Rules of the Stars: Elite Dangerous Permadeath Survival Rules

Rules of the Stars: Elite Dangerous Permadeath Survival Setup

Elite Dangerous doesn’t have a built-in permadeath mode. But that’s never stopped me before. Welcome to the Rules of the Stars — my custom setup for surviving (or not surviving) the Milky Way, one exploded ship at a time.


1. Live Servers Only

No Solo mode. No hiding. The galaxy is dangerous because of both NPCs and other commanders. If someone wants to pirate me for four tonnes of biowaste, so be it.

2. Survivor’s Permadeath Rule

Every ship matters. If the ship I’m piloting is destroyed, that vessel is permanently gone — no insurance rebuys allowed. If I own another ship, I can continue the diary from there. But if it was my only ship? That’s it. True Game Over, commander lost.

This keeps the tension high: every trip could kill not just a ship, but potentially the whole run.

3. The Ship Graveyard

Every lost ship gets recorded — name, cause of death, and lifespan — and ceremonially mocked in the diary. Think of it as the cosmic equivalent of my blog’s Graveyard, but for unlucky spaceships.

4. Fragile Commander Rule (Odyssey Only)

Once Odyssey comes into play, on-foot survival matters too. If my commander suffocates, gets shot, or otherwise faceplants into permadeath territory, all gear is considered lost. A new suit must be purchased, and the diary will note the “clone replacement.”

5. No Reloads, No Do-Overs

What happens in a session stays. Docking crashes, pirate ambushes, fuel starvation — if it kills me, it counts. The rebuy screen is ignored, and the diary moves on with whatever chaos remains.

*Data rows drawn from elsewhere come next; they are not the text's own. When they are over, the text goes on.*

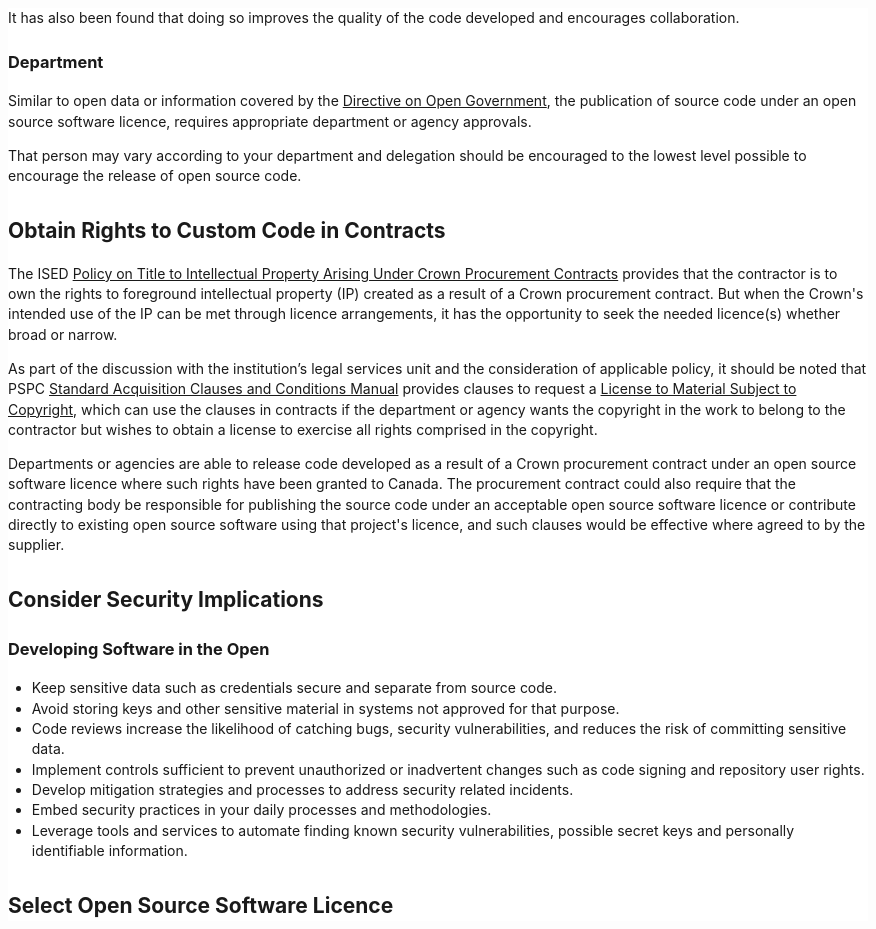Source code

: It has also been found that doing so improves the quality of the code developed and encourages collaboration.

### Department

Similar to open data or information covered by the [Directive on Open Government](https://www.tbs-sct.gc.ca/pol/doc-eng.aspx?id=28108), the publication of source code under an open source software licence, requires appropriate department or agency approvals.

That person may vary according to your department and delegation should be encouraged to the lowest level possible to encourage the release of open source code.

## Obtain Rights to Custom Code in Contracts

The ISED [Policy on Title to Intellectual Property Arising Under Crown Procurement Contracts](https://www.ic.gc.ca/eic/site/068.nsf/eng/00005.html) provides that the contractor is to own the rights to foreground intellectual property (IP) created as a result of a Crown procurement contract.
But when the Crown's intended use of the IP can be met through licence arrangements, it has the opportunity to seek the needed licence(s) whether broad or narrow.

As part of the discussion with the institution’s legal services unit and the consideration of applicable policy, it should be noted that PSPC  [Standard Acquisition Clauses and Conditions Manual](https://buyandsell.gc.ca/policy-and-guidelines/standard-acquisition-clauses-and-conditions-manual) provides clauses to request a [License to Material Subject to Copyright](https://buyandsell.gc.ca/policy-and-guidelines/standard-acquisition-clauses-and-conditions-manual/5/K/K3030C/2), which can use the clauses in contracts if the department or agency wants the copyright in the work to belong to the contractor but wishes to obtain a license to exercise all rights comprised in the copyright.

Departments or agencies are able to release code developed as a result of a Crown procurement contract under an open source software licence where such rights have been granted to Canada. The procurement contract could also require that the contracting body be responsible for publishing the source code under an acceptable open source software licence or contribute directly to existing open source software using that project's licence, and such clauses would be effective where agreed to by the supplier.

## Consider Security Implications

### Developing Software in the Open

- Keep sensitive data such as credentials secure and separate from source code.
- Avoid storing keys and other sensitive material in systems not approved for that purpose.
- Code reviews increase the likelihood of catching bugs, security vulnerabilities, and reduces the risk of committing sensitive data.
- Implement controls sufficient to prevent unauthorized or inadvertent changes such as code signing and repository user rights.
- Develop mitigation strategies and processes to address security related incidents.
- Embed security practices in your daily processes and methodologies.
- Leverage tools and services to automate finding known security vulnerabilities, possible secret keys and personally identifiable information.

## Select Open Source Software Licence
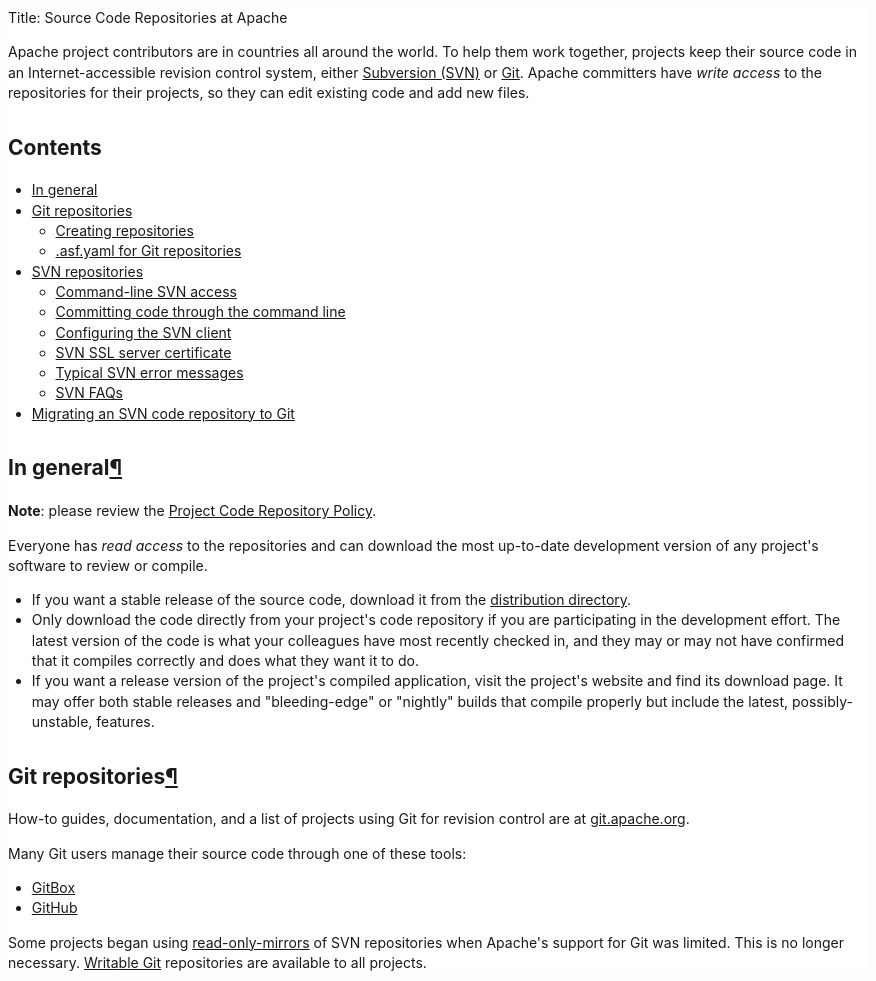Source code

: Title: Source Code Repositories at Apache

Apache project contributors are in countries all around the world. To help them work together, projects keep their source code in an Internet-accessible revision control system, either <a href="https://subversion.apache.org/" target="_blank">Subversion (SVN)</a> or <a href="https://git-scm.com/" target="_blank">Git</a>. Apache committers have _write access_ to the repositories for their projects, so they can edit existing code and add new files. 

## Contents ##

  - <a href="#general">In general</a>
  - <a href="#git">Git repositories</a>
    - <a href="#create">Creating repositories</a>
    - <a href="#asfyaml">.asf.yaml for Git repositories</a>
  - <a href="#svn">SVN repositories</a>
    - <a href="#commandline">Command-line SVN access</a>
    - <a href="#commandlinecommit">Committing code through the command line</a>
    - <a href="#configuring">Configuring the SVN client</a>
    - <a href="#svnssl">SVN SSL server certificate</a>
    - <a href="#errormessages">Typical SVN error messages</a>
    - <a href="#svnfaqs">SVN FAQs</a>
  - <a href="#migrating">Migrating an SVN code repository to Git</a>

<h2 id="general">In general<a class="headerlink" href="#general" title="Permanent link">&para;</a></h2>

**Note**: please review the [Project Code Repository Policy](project-repo-policy.html).

Everyone has *read access* to the repositories and can download the most up-to-date development version of any project's software to review or compile. 

- If you want a stable release of the source code, download it from the <a href="https://www.apache.org/dyn/closer.lua/" target="_blank">distribution directory</a>. 
- Only download the code directly from your project's code repository if you are participating in the development effort. The latest version of the code is what your colleagues have most recently checked in, and they may or may not have confirmed that it compiles correctly and does what they want it to do.
- If you want a release version of the project's compiled application, visit the project's website and find its download page. It may offer both stable releases and "bleeding-edge" or "nightly" builds that compile properly but include the latest, possibly-unstable, features.

<h2 id="git">Git repositories<a class="headerlink" href="#git" title="Permanent link">&para;</a></h2>

How-to guides, documentation, and a list of projects using Git for revision control are at <a href="https://git.apache.org/" target="_blank">git.apache.org</a>.

Many Git users manage their source code through one of these tools:

* <a href="https://gitbox.apache.org" target="_blank">GitBox</a>
* <a href="https://github.com/apache" target="_blank">GitHub</a>

Some projects began using [read-only-mirrors](git.html) of SVN repositories when Apache's support for Git was limited. This is no longer necessary. [Writable Git](project-repo-policy.html) repositories are available to all projects.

6. The Naming Convention Rule

Every ship and SRV must have a name, and the name must reflect its role, my misplaced confidence, or the disaster waiting to happen. Disposable Mistake, Rock Biter, Cargo Cult — all fair game. If a ship dies, its replacement earns either a new moniker or a “Mk. II” tag of shame.

7. Endgame Condition

Survival continues until one of two fates:

  • I achieve a long-term milestone (Colonia, Sagittarius A*, etc.), proving that chaos can travel far.
  • Or I lose everything — all ships, all credits, all hope. True permadeath, diary closed.

Why Play This Way?

Because Elite Dangerous is a survival game hiding inside a space sim. Without consequences, a Sidewinder crash is just a shrug and a rebuy. With these rules, every undock, every fuel scoop, and every pirate encounter is a life-or-death diary entry. And honestly? That’s far more fun.